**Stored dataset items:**
[Start of section]

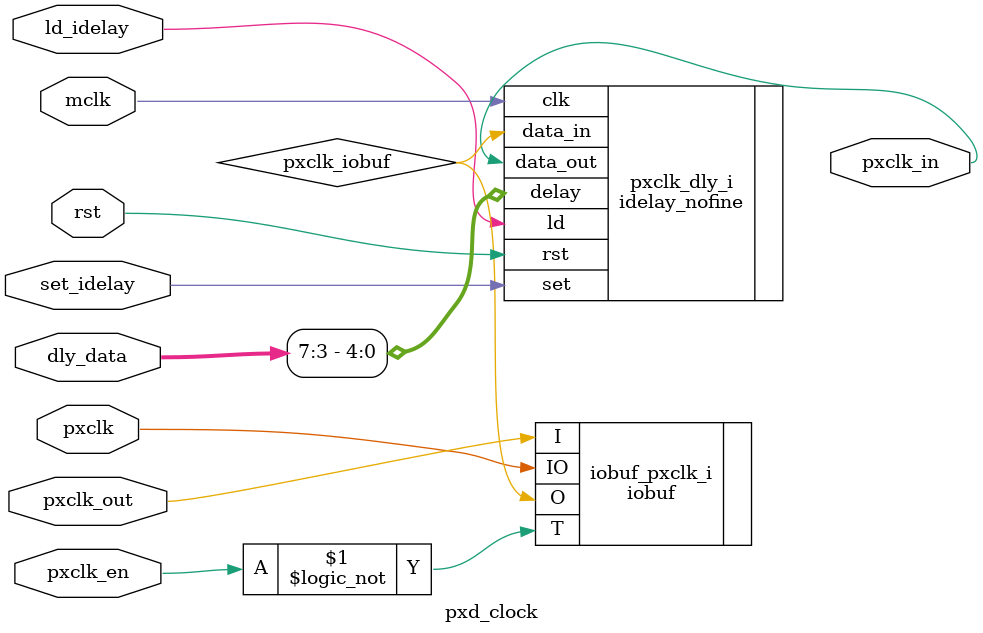
<source format=v>

/*!
 * <b>Module:</b>pxd_clock
 * @file pxd_clock.v
 * @date 2015-05-16  
 * @author Andrey Filippov     
 *
 * @brief pixel clock line input
 *
 * @copyright Copyright (c) 2015 Elphel, Inc.
 *
 * <b>License:</b>
 *
 * pxd_clock.v is free software; you can redistribute it and/or modify
 * it under the terms of the GNU General Public License as published by
 * the Free Software Foundation, either version 3 of the License, or
 * (at your option) any later version.
 *
 *  pxd_clock.v is distributed in the hope that it will be useful,
 * but WITHOUT ANY WARRANTY; without even the implied warranty of
 * MERCHANTABILITY or FITNESS FOR A PARTICULAR PURPOSE.  See the
 * GNU General Public License for more details.
 *
 * You should have received a copy of the GNU General Public License
 * along with this program.  If not, see <http://www.gnu.org/licenses/> .
 *
 * Additional permission under GNU GPL version 3 section 7:
 * If you modify this Program, or any covered work, by linking or combining it
 * with independent modules provided by the FPGA vendor only (this permission
 * does not extend to any 3-rd party modules, "soft cores" or macros) under
 * different license terms solely for the purpose of generating binary "bitstream"
 * files and/or simulating the code, the copyright holders of this Program give
 * you the right to distribute the covered work without those independent modules
 * as long as the source code for them is available from the FPGA vendor free of
 * charge, and there is no dependence on any encrypted modules for simulating of
 * the combined code. This permission applies to you if the distributed code
 * contains all the components and scripts required to completely simulate it
 * with at least one of the Free Software programs.
 */
`timescale 1ns/1ps

module  pxd_clock #(
    parameter IODELAY_GRP ="IODELAY_SENSOR", // may need different for different channels?
    parameter integer IDELAY_VALUE = 0,
    parameter integer PXD_DRIVE = 12,
    parameter PXD_IBUF_LOW_PWR = "TRUE",
    parameter PXD_IOSTANDARD = "DEFAULT",
    parameter PXD_SLEW = "SLOW",
    parameter real REFCLK_FREQUENCY = 300.0,
    parameter HIGH_PERFORMANCE_MODE = "FALSE"

) (
    inout        pxclk,          // I/O pad
    input        pxclk_out,      // data to be sent out through the pad (normally not used)
    input        pxclk_en,       // enable data output (normally not used)
    output       pxclk_in,       // data output - delayed pad data
    input        rst,            // reset
    input        mclk,           // clock for setting delay values
    input  [7:0] dly_data,       // delay value (3 LSB - fine delay) - @posedge mclk
    input        set_idelay,     // mclk synchronous load idelay value
    input        ld_idelay       // mclk synchronous set idealy value
);
    wire pxclk_iobuf;

    iobuf #(
        .DRIVE        (PXD_DRIVE),
        .IBUF_LOW_PWR (PXD_IBUF_LOW_PWR),
        .IOSTANDARD   (PXD_IOSTANDARD),
        .SLEW         (PXD_SLEW)
    ) iobuf_pxclk_i (
        .O     (pxclk_iobuf), // output
        .IO    (pxclk), // inout
        .I     (pxclk_out), // input
        .T     (!pxclk_en) // input
    );
/*
//finedelay not supported by HR banks?
    idelay_fine_pipe # (
        .IODELAY_GRP           (IODELAY_GRP),
        .DELAY_VALUE           (IDELAY_VALUE),
        .REFCLK_FREQUENCY      (REFCLK_FREQUENCY),
        .HIGH_PERFORMANCE_MODE (HIGH_PERFORMANCE_MODE)
    ) pxclk_dly_i(
        .clk          (mclk),
        .rst          (rst),
        .set          (set_idelay),
        .ld           (ld_idelay),
        .delay        (dly_data[7:0]),
        .data_in      (pxclk_iobuf),
        .data_out     (pxclk_in)
    );
*/
    idelay_nofine # (
        .IODELAY_GRP           (IODELAY_GRP),
        .DELAY_VALUE           (IDELAY_VALUE),
        .REFCLK_FREQUENCY      (REFCLK_FREQUENCY),
        .HIGH_PERFORMANCE_MODE (HIGH_PERFORMANCE_MODE)
    ) pxclk_dly_i(
        .clk          (mclk),
        .rst          (rst),
        .set          (set_idelay),
        .ld           (ld_idelay),
        .delay        (dly_data[7:3]),
        .data_in      (pxclk_iobuf),
        .data_out     (pxclk_in)
    );


endmodule


</source>
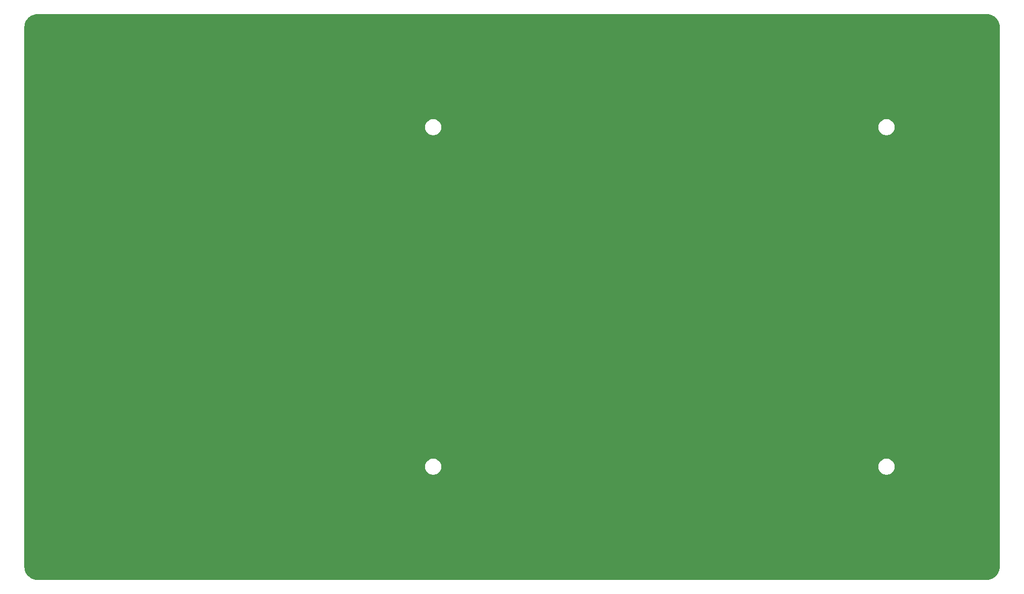
<source format=gbr>
%TF.GenerationSoftware,KiCad,Pcbnew,9.0.5-9.0.5~ubuntu24.04.1*%
%TF.CreationDate,2025-11-03T21:55:38+08:00*%
%TF.ProjectId,TPS,5450532e-6b69-4636-9164-5f7063625858,rev?*%
%TF.SameCoordinates,Original*%
%TF.FileFunction,Copper,L1,Top*%
%TF.FilePolarity,Positive*%
%FSLAX46Y46*%
G04 Gerber Fmt 4.6, Leading zero omitted, Abs format (unit mm)*
G04 Created by KiCad (PCBNEW 9.0.5-9.0.5~ubuntu24.04.1) date 2025-11-03 21:55:38*
%MOMM*%
%LPD*%
G01*
G04 APERTURE LIST*
G04 APERTURE END LIST*
%TA.AperFunction,NonConductor*%
G36*
X200228736Y-29000726D02*
G01*
X200461068Y-29014779D01*
X200469729Y-29015611D01*
X200521126Y-29022377D01*
X200527239Y-29023339D01*
X200729220Y-29060353D01*
X200738960Y-29062547D01*
X200782404Y-29074187D01*
X200787176Y-29075569D01*
X200990605Y-29138961D01*
X201001158Y-29142782D01*
X201028927Y-29154284D01*
X201032340Y-29155757D01*
X201240319Y-29249360D01*
X201253575Y-29256318D01*
X201339020Y-29307971D01*
X201468045Y-29385970D01*
X201480356Y-29394468D01*
X201677636Y-29549027D01*
X201688844Y-29558957D01*
X201866042Y-29736155D01*
X201875972Y-29747363D01*
X202030527Y-29944637D01*
X202039033Y-29956960D01*
X202168680Y-30171422D01*
X202175639Y-30184681D01*
X202269229Y-30392632D01*
X202270714Y-30396071D01*
X202282216Y-30423840D01*
X202286040Y-30434401D01*
X202349421Y-30637795D01*
X202350811Y-30642594D01*
X202362451Y-30686038D01*
X202364645Y-30695778D01*
X202401655Y-30897735D01*
X202402625Y-30903902D01*
X202409385Y-30955249D01*
X202410220Y-30963946D01*
X202424274Y-31196263D01*
X202424500Y-31203751D01*
X202424500Y-122046248D01*
X202424274Y-122053736D01*
X202410220Y-122286052D01*
X202409385Y-122294749D01*
X202402625Y-122346096D01*
X202401655Y-122352263D01*
X202364645Y-122554220D01*
X202362451Y-122563960D01*
X202350811Y-122607404D01*
X202349421Y-122612203D01*
X202286040Y-122815597D01*
X202282216Y-122826158D01*
X202270714Y-122853927D01*
X202269229Y-122857366D01*
X202175639Y-123065317D01*
X202168680Y-123078576D01*
X202039033Y-123293039D01*
X202030527Y-123305362D01*
X201875972Y-123502636D01*
X201866042Y-123513844D01*
X201688844Y-123691042D01*
X201677636Y-123700972D01*
X201480362Y-123855527D01*
X201468039Y-123864033D01*
X201253576Y-123993680D01*
X201240317Y-124000639D01*
X201032366Y-124094229D01*
X201028927Y-124095714D01*
X201001158Y-124107216D01*
X200990597Y-124111040D01*
X200787203Y-124174421D01*
X200782404Y-124175811D01*
X200738960Y-124187451D01*
X200729220Y-124189645D01*
X200527263Y-124226655D01*
X200521096Y-124227625D01*
X200469749Y-124234385D01*
X200461052Y-124235220D01*
X200237202Y-124248761D01*
X200228735Y-124249274D01*
X200221249Y-124249500D01*
X40664751Y-124249500D01*
X40657264Y-124249274D01*
X40647971Y-124248711D01*
X40424946Y-124235220D01*
X40416249Y-124234385D01*
X40364902Y-124227625D01*
X40358735Y-124226655D01*
X40156778Y-124189645D01*
X40147038Y-124187451D01*
X40103594Y-124175811D01*
X40098795Y-124174421D01*
X39895401Y-124111040D01*
X39884840Y-124107216D01*
X39857071Y-124095714D01*
X39853632Y-124094229D01*
X39645681Y-124000639D01*
X39632422Y-123993680D01*
X39417960Y-123864033D01*
X39405637Y-123855527D01*
X39208363Y-123700972D01*
X39197155Y-123691042D01*
X39019957Y-123513844D01*
X39010027Y-123502636D01*
X38855472Y-123305362D01*
X38846970Y-123293045D01*
X38768971Y-123164020D01*
X38717318Y-123078575D01*
X38710359Y-123065316D01*
X38616769Y-122857366D01*
X38615284Y-122853927D01*
X38603782Y-122826158D01*
X38599958Y-122815597D01*
X38565760Y-122705852D01*
X38536569Y-122612176D01*
X38535187Y-122607404D01*
X38523547Y-122563960D01*
X38521353Y-122554220D01*
X38501773Y-122447376D01*
X38484339Y-122352239D01*
X38483377Y-122346126D01*
X38476611Y-122294729D01*
X38475779Y-122286068D01*
X38461726Y-122053736D01*
X38461500Y-122046249D01*
X38461500Y-105093713D01*
X105824500Y-105093713D01*
X105824500Y-105306286D01*
X105857753Y-105516239D01*
X105923444Y-105718414D01*
X106019951Y-105907820D01*
X106144890Y-106079786D01*
X106295213Y-106230109D01*
X106467179Y-106355048D01*
X106467181Y-106355049D01*
X106467184Y-106355051D01*
X106656588Y-106451557D01*
X106858757Y-106517246D01*
X107068713Y-106550500D01*
X107068714Y-106550500D01*
X107281286Y-106550500D01*
X107281287Y-106550500D01*
X107491243Y-106517246D01*
X107693412Y-106451557D01*
X107882816Y-106355051D01*
X107904789Y-106339086D01*
X108054786Y-106230109D01*
X108054788Y-106230106D01*
X108054792Y-106230104D01*
X108205104Y-106079792D01*
X108205106Y-106079788D01*
X108205109Y-106079786D01*
X108330048Y-105907820D01*
X108330047Y-105907820D01*
X108330051Y-105907816D01*
X108426557Y-105718412D01*
X108492246Y-105516243D01*
X108525500Y-105306287D01*
X108525500Y-105093713D01*
X182024500Y-105093713D01*
X182024500Y-105306286D01*
X182057753Y-105516239D01*
X182123444Y-105718414D01*
X182219951Y-105907820D01*
X182344890Y-106079786D01*
X182495213Y-106230109D01*
X182667179Y-106355048D01*
X182667181Y-106355049D01*
X182667184Y-106355051D01*
X182856588Y-106451557D01*
X183058757Y-106517246D01*
X183268713Y-106550500D01*
X183268714Y-106550500D01*
X183481286Y-106550500D01*
X183481287Y-106550500D01*
X183691243Y-106517246D01*
X183893412Y-106451557D01*
X184082816Y-106355051D01*
X184104789Y-106339086D01*
X184254786Y-106230109D01*
X184254788Y-106230106D01*
X184254792Y-106230104D01*
X184405104Y-106079792D01*
X184405106Y-106079788D01*
X184405109Y-106079786D01*
X184530048Y-105907820D01*
X184530047Y-105907820D01*
X184530051Y-105907816D01*
X184626557Y-105718412D01*
X184692246Y-105516243D01*
X184725500Y-105306287D01*
X184725500Y-105093713D01*
X184692246Y-104883757D01*
X184626557Y-104681588D01*
X184530051Y-104492184D01*
X184530049Y-104492181D01*
X184530048Y-104492179D01*
X184405109Y-104320213D01*
X184254786Y-104169890D01*
X184082820Y-104044951D01*
X183893414Y-103948444D01*
X183893413Y-103948443D01*
X183893412Y-103948443D01*
X183691243Y-103882754D01*
X183691241Y-103882753D01*
X183691240Y-103882753D01*
X183529957Y-103857208D01*
X183481287Y-103849500D01*
X183268713Y-103849500D01*
X183220042Y-103857208D01*
X183058760Y-103882753D01*
X182856585Y-103948444D01*
X182667179Y-104044951D01*
X182495213Y-104169890D01*
X182344890Y-104320213D01*
X182219951Y-104492179D01*
X182123444Y-104681585D01*
X182057753Y-104883760D01*
X182024500Y-105093713D01*
X108525500Y-105093713D01*
X108492246Y-104883757D01*
X108426557Y-104681588D01*
X108330051Y-104492184D01*
X108330049Y-104492181D01*
X108330048Y-104492179D01*
X108205109Y-104320213D01*
X108054786Y-104169890D01*
X107882820Y-104044951D01*
X107693414Y-103948444D01*
X107693413Y-103948443D01*
X107693412Y-103948443D01*
X107491243Y-103882754D01*
X107491241Y-103882753D01*
X107491240Y-103882753D01*
X107329957Y-103857208D01*
X107281287Y-103849500D01*
X107068713Y-103849500D01*
X107020042Y-103857208D01*
X106858760Y-103882753D01*
X106656585Y-103948444D01*
X106467179Y-104044951D01*
X106295213Y-104169890D01*
X106144890Y-104320213D01*
X106019951Y-104492179D01*
X105923444Y-104681585D01*
X105857753Y-104883760D01*
X105824500Y-105093713D01*
X38461500Y-105093713D01*
X38461500Y-47943713D01*
X105824500Y-47943713D01*
X105824500Y-48156286D01*
X105857753Y-48366239D01*
X105923444Y-48568414D01*
X106019951Y-48757820D01*
X106144890Y-48929786D01*
X106295213Y-49080109D01*
X106467179Y-49205048D01*
X106467181Y-49205049D01*
X106467184Y-49205051D01*
X106656588Y-49301557D01*
X106858757Y-49367246D01*
X107068713Y-49400500D01*
X107068714Y-49400500D01*
X107281286Y-49400500D01*
X107281287Y-49400500D01*
X107491243Y-49367246D01*
X107693412Y-49301557D01*
X107882816Y-49205051D01*
X107904789Y-49189086D01*
X108054786Y-49080109D01*
X108054788Y-49080106D01*
X108054792Y-49080104D01*
X108205104Y-48929792D01*
X108205106Y-48929788D01*
X108205109Y-48929786D01*
X108330048Y-48757820D01*
X108330047Y-48757820D01*
X108330051Y-48757816D01*
X108426557Y-48568412D01*
X108492246Y-48366243D01*
X108525500Y-48156287D01*
X108525500Y-47943713D01*
X182024500Y-47943713D01*
X182024500Y-48156286D01*
X182057753Y-48366239D01*
X182123444Y-48568414D01*
X182219951Y-48757820D01*
X182344890Y-48929786D01*
X182495213Y-49080109D01*
X182667179Y-49205048D01*
X182667181Y-49205049D01*
X182667184Y-49205051D01*
X182856588Y-49301557D01*
X183058757Y-49367246D01*
X183268713Y-49400500D01*
X183268714Y-49400500D01*
X183481286Y-49400500D01*
X183481287Y-49400500D01*
X183691243Y-49367246D01*
X183893412Y-49301557D01*
X184082816Y-49205051D01*
X184104789Y-49189086D01*
X184254786Y-49080109D01*
X184254788Y-49080106D01*
X184254792Y-49080104D01*
X184405104Y-48929792D01*
X184405106Y-48929788D01*
X184405109Y-48929786D01*
X184530048Y-48757820D01*
X184530047Y-48757820D01*
X184530051Y-48757816D01*
X184626557Y-48568412D01*
X184692246Y-48366243D01*
X184725500Y-48156287D01*
X184725500Y-47943713D01*
X184692246Y-47733757D01*
X184626557Y-47531588D01*
X184530051Y-47342184D01*
X184530049Y-47342181D01*
X184530048Y-47342179D01*
X184405109Y-47170213D01*
X184254786Y-47019890D01*
X184082820Y-46894951D01*
X183893414Y-46798444D01*
X183893413Y-46798443D01*
X183893412Y-46798443D01*
X183691243Y-46732754D01*
X183691241Y-46732753D01*
X183691240Y-46732753D01*
X183529957Y-46707208D01*
X183481287Y-46699500D01*
X183268713Y-46699500D01*
X183220042Y-46707208D01*
X183058760Y-46732753D01*
X182856585Y-46798444D01*
X182667179Y-46894951D01*
X182495213Y-47019890D01*
X182344890Y-47170213D01*
X182219951Y-47342179D01*
X182123444Y-47531585D01*
X182057753Y-47733760D01*
X182024500Y-47943713D01*
X108525500Y-47943713D01*
X108492246Y-47733757D01*
X108426557Y-47531588D01*
X108330051Y-47342184D01*
X108330049Y-47342181D01*
X108330048Y-47342179D01*
X108205109Y-47170213D01*
X108054786Y-47019890D01*
X107882820Y-46894951D01*
X107693414Y-46798444D01*
X107693413Y-46798443D01*
X107693412Y-46798443D01*
X107491243Y-46732754D01*
X107491241Y-46732753D01*
X107491240Y-46732753D01*
X107329957Y-46707208D01*
X107281287Y-46699500D01*
X107068713Y-46699500D01*
X107020042Y-46707208D01*
X106858760Y-46732753D01*
X106656585Y-46798444D01*
X106467179Y-46894951D01*
X106295213Y-47019890D01*
X106144890Y-47170213D01*
X106019951Y-47342179D01*
X105923444Y-47531585D01*
X105857753Y-47733760D01*
X105824500Y-47943713D01*
X38461500Y-47943713D01*
X38461500Y-31203750D01*
X38461726Y-31196263D01*
X38475780Y-30963923D01*
X38476610Y-30955275D01*
X38483379Y-30903861D01*
X38484337Y-30897772D01*
X38521355Y-30695769D01*
X38523547Y-30686038D01*
X38525453Y-30678923D01*
X38535195Y-30642564D01*
X38536560Y-30637850D01*
X38599965Y-30434379D01*
X38603777Y-30423853D01*
X38615307Y-30396017D01*
X38616736Y-30392707D01*
X38710367Y-30184666D01*
X38717312Y-30171433D01*
X38846975Y-29956946D01*
X38855462Y-29944650D01*
X39010034Y-29747354D01*
X39019949Y-29736163D01*
X39197163Y-29558949D01*
X39208354Y-29549034D01*
X39405650Y-29394462D01*
X39417946Y-29385975D01*
X39632433Y-29256312D01*
X39645666Y-29249367D01*
X39853707Y-29155736D01*
X39857017Y-29154307D01*
X39884853Y-29142777D01*
X39895379Y-29138965D01*
X40098850Y-29075560D01*
X40103564Y-29074195D01*
X40147038Y-29062547D01*
X40156769Y-29060355D01*
X40358772Y-29023337D01*
X40364861Y-29022379D01*
X40416275Y-29015610D01*
X40424925Y-29014780D01*
X40657264Y-29000726D01*
X40664751Y-29000500D01*
X200221249Y-29000500D01*
X200228736Y-29000726D01*
G37*
%TD.AperFunction*%
M02*

</source>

[End of section]

**TASK TO CARRY OUT:**
In the records above, copy exactly the lines from the one that contains "X39632433Y-29256312D01*" through the last, and nothing else.

**WRITTEN SOLUTION:**
X39632433Y-29256312D01*
X39645666Y-29249367D01*
X39853707Y-29155736D01*
X39857017Y-29154307D01*
X39884853Y-29142777D01*
X39895379Y-29138965D01*
X40098850Y-29075560D01*
X40103564Y-29074195D01*
X40147038Y-29062547D01*
X40156769Y-29060355D01*
X40358772Y-29023337D01*
X40364861Y-29022379D01*
X40416275Y-29015610D01*
X40424925Y-29014780D01*
X40657264Y-29000726D01*
X40664751Y-29000500D01*
X200221249Y-29000500D01*
X200228736Y-29000726D01*
G37*
%TD.AperFunction*%
M02*

</source>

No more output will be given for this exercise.